La sfida è antica, dai tempi di Moratti Angelo e Agnelli Umberto. Cinquant'anni di veleni, lotta di potere, sospetti, accuse fino all'esplosione del Duemilasei. Inter e Juventus non è soltanto una partita di pallone, anzi questa è l'occasione, il pretesto per riaccendere i fuochi e alimentarli con ogni tipo di carburante. Per i cinesi che hanno messo le mani sul club milanese trattasi di un debutto. Non sanno che cosa sia un derby, nel senso continentale. Il loro investimento prescinde dalle lotte tra fazioni, semmai preferiscono la guerra feroce per essere i primi, cosa che stanno tentando di fare in ogni parte del mondo calcistico.

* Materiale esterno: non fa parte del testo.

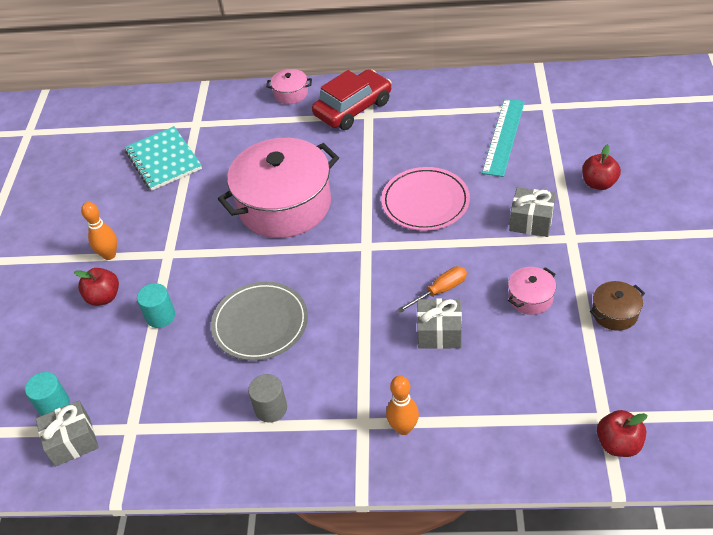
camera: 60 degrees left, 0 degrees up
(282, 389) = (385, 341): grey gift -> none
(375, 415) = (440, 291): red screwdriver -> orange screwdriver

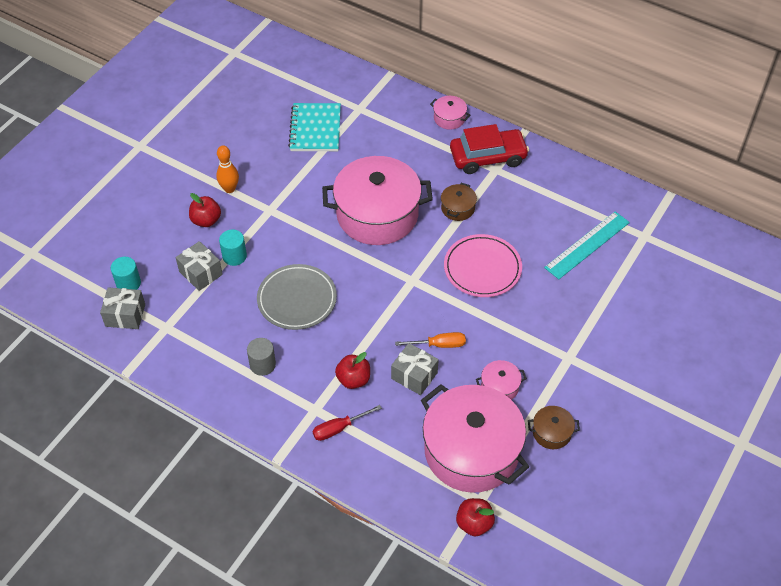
camera: 25 degrees right, 5 degrees up
(359, 163) = (458, 208): none -> brown pot
(403, 428) = (339, 428): orange bowling pin -> red screwdriver
(531, 221) = (549, 328): grey gift -> grey gift (200, 273)
(555, 373) = (471, 451): none -> pink pot
(598, 183) = (628, 325): red apple -> red apple (353, 379)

Per Andrea Agnelli, invece, la partita di oggi assume il significato di cui sopra, c'è un conto, e che conto, in sospeso, datato Calciopoli, quella era anche la sua Juventus, gestita da un amico di famiglia, Antonio Giraudo. Sei anni dopo c'è l'orgoglio, del presidente bianconero, di avere ribaltato la cronaca e la storia, cinque scudetti consecutivi come quell'Inter che però, secondo corrente di pensiero e non soltanto di pensiero, non li ha conquistati tutti sul campo. Odore di zolfo, dunque, anche se tra i nerazzurri, si fa per dire, viste le ultime esibizioni cromatiche, non ci sono reduci e sopravvissuti di quell'epoca (Bonucci faceva parte della rosa, arrivato in prestito dalla Viterbese) mentre nel club di Agnelli, Gigi Buffon, Chiellini, Marchisio conservano la memoria, appunto sul campo. Inter alla ricerca di se stessa, in evidente crisi di identità con un solo elemento oltre l'anonimato, Mauro Icardi. Il resto è non meglio identificato, in attesa di sapere e di capire.
Ad aggiungere cianuro ecco la designazione di Tagliavento in qualità di arbitro. Chiedere a Mourinho. Si deduce che la partita è sfida nel senso autentico e lo steso Allegri l'ha caricata definendola uno snodo per lo scudetto. Siamo ancora a settembre, roba da matti.